Die Stichprobe umfasst 228 Rehabilitanden (61% Orthopädie, 39% Kardiologie). Der Männeranteil war 61%, das Durchschnittsalter 56 Jahre (SD=6.6). Ein Drittel hatte einen Volks-/Hauptschulabschluss, 27% eine Fachhochschulreife bzw. Abitur/Hochschulreife. 87% waren erwerbstätig, 6% bereits berentet. Als letzte berufliche Stellung gaben drei Viertel Angestellte/r an. Ein medizinisches Heilverfahren erhielten 68%. Die Erkrankungsdauer war bei 69% über 1 Jahr. Es bestehen indikationsspezifische Unterschiede (Orthopädie: höherer Frauenanteil, geringeres Alter, längere Erkrankungsdauer, höherer Anteil an Heilverfahren).
Bei den 120 Lebenspartnern (56% Orthopädie, 44% Kardiologie) lag der Männeranteil entsprechend bei 39%, das Durchschnittsalter war 55 Jahre (SD=8.0). Etwa drei Viertel sind erwerbstätig.
Ergebnisse
F1: Subjektiver Unterstützungsbedarf: 92% der Rehabilitanden bewerten es als wichtig für ihr Gesundheitsverhalten nach der Reha, dass der Partner sie dabei aktiv unterstützt. 14% geben an, dass sie der Partner aktuell nicht ausreichend unterstützt. Auch 90% der Lebenspartner schätzen ihre aktive Unterstützung als wichtig für das Gesundheitsverhalten des Rehabilitanden ein. 8% sind der Ansicht, dass sie diesen aktuell nicht ausreichend unterstützen. Von beiden Zielgruppen werden emotionale, motivationale und instrumentelle Unterstützungsformen als hilfreich bewertet. Insbesondere, dass der Partner sich am Gesundheitsverhalten beteiligt und eine gemeinsame Umsetzung erfolgt.

§ §

## Aufgabe 1:
Fasse den Ausgangstext in zwei Sätzen zusammen.
## Aufgabe 2:
Wie hoch war laut Ausgangstext das Durchschnittsalter der Lebenspartner?
## Aufgabe 3:
Kopiere aus dem Ausgangstext den Abschnitt, der bei den Worten „Die Stichprobe umfasst“ beginnt und nach „Anteil an Heilverfahren).“ endet.

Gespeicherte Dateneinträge

§ §

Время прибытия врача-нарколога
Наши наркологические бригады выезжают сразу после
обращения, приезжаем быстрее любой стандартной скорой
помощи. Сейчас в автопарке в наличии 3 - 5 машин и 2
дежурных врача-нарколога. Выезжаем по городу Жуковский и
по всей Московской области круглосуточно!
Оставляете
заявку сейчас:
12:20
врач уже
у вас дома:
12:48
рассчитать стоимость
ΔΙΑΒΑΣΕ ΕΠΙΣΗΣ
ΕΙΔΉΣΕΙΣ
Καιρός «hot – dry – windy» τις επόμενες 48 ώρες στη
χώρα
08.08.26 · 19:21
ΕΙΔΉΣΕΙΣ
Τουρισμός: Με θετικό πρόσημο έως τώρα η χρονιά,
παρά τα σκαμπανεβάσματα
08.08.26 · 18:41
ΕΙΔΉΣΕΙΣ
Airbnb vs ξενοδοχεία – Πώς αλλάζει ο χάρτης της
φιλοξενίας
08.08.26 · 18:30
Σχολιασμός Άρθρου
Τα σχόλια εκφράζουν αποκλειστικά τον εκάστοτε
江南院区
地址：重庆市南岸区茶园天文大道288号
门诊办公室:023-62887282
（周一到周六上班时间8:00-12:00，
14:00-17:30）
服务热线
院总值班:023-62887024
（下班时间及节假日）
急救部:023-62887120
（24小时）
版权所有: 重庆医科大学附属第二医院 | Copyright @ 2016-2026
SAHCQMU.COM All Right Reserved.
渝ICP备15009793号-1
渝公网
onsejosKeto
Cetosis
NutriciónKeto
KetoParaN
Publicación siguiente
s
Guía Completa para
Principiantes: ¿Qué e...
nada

§ §

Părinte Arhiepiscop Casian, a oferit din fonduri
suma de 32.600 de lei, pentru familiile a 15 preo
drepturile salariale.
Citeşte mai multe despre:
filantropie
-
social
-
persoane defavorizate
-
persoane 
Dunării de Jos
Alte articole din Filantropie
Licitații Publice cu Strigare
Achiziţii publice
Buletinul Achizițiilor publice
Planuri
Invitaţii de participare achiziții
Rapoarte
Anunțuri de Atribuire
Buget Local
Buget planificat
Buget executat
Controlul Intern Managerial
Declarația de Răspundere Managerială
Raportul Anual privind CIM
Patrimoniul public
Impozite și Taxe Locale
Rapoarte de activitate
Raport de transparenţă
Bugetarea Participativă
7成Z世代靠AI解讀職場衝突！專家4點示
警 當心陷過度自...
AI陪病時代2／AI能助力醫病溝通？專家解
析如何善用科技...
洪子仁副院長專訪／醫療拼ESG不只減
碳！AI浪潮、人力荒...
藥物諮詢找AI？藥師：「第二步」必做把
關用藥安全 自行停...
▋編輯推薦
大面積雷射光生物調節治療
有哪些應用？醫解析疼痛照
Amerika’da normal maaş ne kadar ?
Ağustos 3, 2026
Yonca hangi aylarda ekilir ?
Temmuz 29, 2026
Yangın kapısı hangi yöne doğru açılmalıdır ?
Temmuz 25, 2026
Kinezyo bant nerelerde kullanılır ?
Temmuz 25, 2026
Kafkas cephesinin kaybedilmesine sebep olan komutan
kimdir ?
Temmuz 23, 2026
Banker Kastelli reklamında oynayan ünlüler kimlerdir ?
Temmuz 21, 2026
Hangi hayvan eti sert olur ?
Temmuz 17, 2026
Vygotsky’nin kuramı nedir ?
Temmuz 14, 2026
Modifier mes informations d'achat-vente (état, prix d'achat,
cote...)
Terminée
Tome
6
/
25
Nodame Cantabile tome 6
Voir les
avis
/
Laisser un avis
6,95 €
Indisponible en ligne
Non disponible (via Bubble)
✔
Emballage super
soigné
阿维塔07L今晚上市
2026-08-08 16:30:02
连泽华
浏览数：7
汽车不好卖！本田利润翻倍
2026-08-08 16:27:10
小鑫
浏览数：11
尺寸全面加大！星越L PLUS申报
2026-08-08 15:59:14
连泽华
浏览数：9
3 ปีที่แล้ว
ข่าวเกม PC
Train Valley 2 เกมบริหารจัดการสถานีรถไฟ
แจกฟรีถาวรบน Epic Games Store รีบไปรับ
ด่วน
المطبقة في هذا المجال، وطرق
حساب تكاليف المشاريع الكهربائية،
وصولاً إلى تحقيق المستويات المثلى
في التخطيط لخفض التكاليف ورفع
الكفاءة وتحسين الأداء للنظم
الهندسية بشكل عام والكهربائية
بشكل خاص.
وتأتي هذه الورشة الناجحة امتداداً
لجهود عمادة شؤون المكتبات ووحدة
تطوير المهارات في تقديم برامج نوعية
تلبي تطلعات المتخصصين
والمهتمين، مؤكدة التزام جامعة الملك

§ §

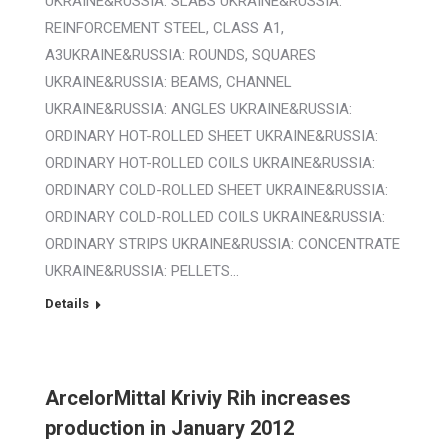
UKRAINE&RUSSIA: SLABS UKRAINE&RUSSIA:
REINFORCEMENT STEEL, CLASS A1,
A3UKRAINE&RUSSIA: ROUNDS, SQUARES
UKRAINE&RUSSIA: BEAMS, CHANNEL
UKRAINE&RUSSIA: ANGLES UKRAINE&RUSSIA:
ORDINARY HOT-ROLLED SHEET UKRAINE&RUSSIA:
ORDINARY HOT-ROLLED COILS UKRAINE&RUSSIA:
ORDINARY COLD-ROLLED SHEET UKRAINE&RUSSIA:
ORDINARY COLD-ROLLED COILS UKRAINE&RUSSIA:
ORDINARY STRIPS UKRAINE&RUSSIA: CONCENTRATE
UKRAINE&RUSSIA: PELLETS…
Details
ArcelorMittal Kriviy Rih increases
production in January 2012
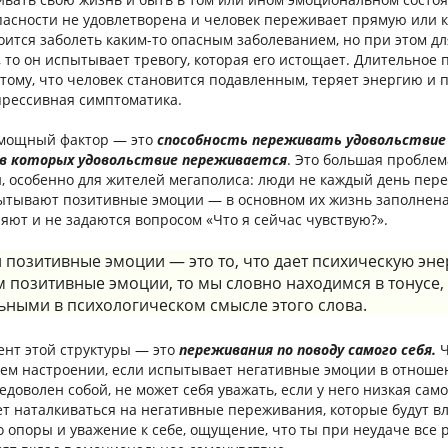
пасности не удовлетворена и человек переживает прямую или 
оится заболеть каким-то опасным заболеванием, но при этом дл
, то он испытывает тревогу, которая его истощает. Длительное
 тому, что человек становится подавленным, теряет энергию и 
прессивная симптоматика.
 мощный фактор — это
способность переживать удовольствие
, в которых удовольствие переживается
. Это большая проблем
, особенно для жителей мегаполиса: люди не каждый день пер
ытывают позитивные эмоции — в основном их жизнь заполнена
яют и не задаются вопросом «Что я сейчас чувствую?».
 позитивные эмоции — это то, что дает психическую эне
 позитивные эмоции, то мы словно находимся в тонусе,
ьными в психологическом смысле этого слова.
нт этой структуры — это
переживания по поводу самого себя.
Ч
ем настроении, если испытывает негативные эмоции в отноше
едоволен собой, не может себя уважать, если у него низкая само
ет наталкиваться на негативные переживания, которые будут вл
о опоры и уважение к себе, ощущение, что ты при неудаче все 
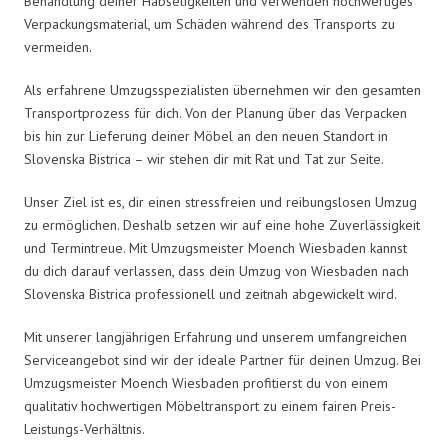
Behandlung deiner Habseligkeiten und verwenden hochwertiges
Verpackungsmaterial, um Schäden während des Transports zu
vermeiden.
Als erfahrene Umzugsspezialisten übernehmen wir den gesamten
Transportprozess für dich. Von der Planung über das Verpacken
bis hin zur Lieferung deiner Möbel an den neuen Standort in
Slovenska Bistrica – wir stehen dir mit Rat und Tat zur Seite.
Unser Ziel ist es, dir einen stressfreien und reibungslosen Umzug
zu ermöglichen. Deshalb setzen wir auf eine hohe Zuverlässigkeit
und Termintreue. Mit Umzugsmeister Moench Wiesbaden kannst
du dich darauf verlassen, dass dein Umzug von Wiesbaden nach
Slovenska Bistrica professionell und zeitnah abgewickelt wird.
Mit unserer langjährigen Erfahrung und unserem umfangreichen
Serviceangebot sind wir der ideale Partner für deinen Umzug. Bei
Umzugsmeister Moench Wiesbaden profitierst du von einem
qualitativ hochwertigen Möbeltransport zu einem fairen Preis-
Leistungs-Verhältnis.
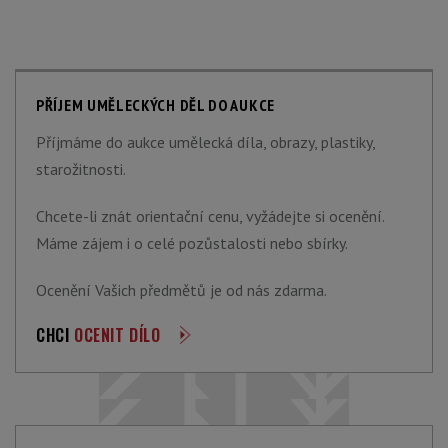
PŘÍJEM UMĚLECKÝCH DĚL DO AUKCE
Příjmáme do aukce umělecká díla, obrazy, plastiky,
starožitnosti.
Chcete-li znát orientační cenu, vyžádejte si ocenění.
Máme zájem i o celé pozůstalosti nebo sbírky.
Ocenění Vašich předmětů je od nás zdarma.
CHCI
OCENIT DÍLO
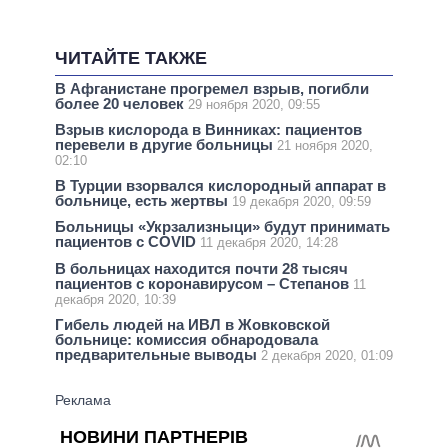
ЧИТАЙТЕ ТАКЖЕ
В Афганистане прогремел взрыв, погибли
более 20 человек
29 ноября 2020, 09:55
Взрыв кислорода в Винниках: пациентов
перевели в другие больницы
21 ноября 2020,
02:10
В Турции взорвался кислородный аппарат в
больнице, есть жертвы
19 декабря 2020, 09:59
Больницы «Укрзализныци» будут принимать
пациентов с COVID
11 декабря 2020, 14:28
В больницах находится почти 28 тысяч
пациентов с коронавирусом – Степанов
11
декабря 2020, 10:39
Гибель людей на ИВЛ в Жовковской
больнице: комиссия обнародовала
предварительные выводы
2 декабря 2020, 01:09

§ §

## Musterlösung 1:
Befragt wurden 228 Rehabilitanden aus Orthopädie und Kardiologie sowie 120 Lebenspartner. 92% der Rehabilitanden und 90% der Lebenspartner halten die aktive Unterstützung durch den Partner für wichtig für das Gesundheitsverhalten nach der Reha.

## Musterlösung 2:
55 Jahre (SD=8.0).

## Musterlösung 3:
Die Stichprobe umfasst 228 Rehabilitanden (61% Orthopädie, 39% Kardiologie). Der Männeranteil war 61%, das Durchschnittsalter 56 Jahre (SD=6.6). Ein Drittel hatte einen Volks-/Hauptschulabschluss, 27% eine Fachhochschulreife bzw. Abitur/Hochschulreife. 87% waren erwerbstätig, 6% bereits berentet. Als letzte berufliche Stellung gaben drei Viertel Angestellte/r an. Ein medizinisches Heilverfahren erhielten 68%. Die Erkrankungsdauer war bei 69% über 1 Jahr. Es bestehen indikationsspezifische Unterschiede (Orthopädie: höherer Frauenanteil, geringeres Alter, längere Erkrankungsdauer, höherer Anteil an Heilverfahren).